Directive = Repeat the data as given. Images do not go in the copy.

______________________________

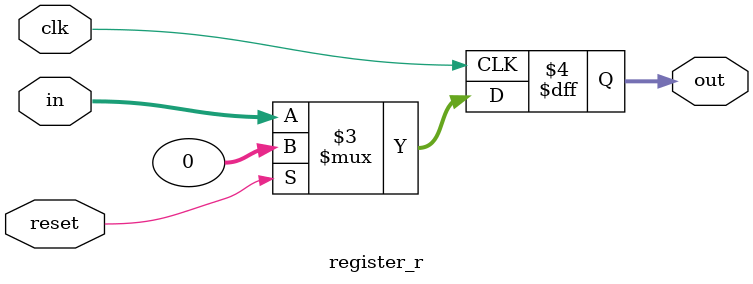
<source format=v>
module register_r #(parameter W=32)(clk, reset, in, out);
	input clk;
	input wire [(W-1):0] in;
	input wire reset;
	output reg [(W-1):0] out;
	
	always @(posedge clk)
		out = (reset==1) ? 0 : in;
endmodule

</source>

______________________________

Exercise result =
<source format=v>
module register_r #(parameter W=32)(clk, reset, in, out);
	input clk;
	input wire [(W-1):0] in;
	input wire reset;
	output reg [(W-1):0] out;
	
	always @(posedge clk)
		out = (reset==1) ? 0 : in;
endmodule

</source>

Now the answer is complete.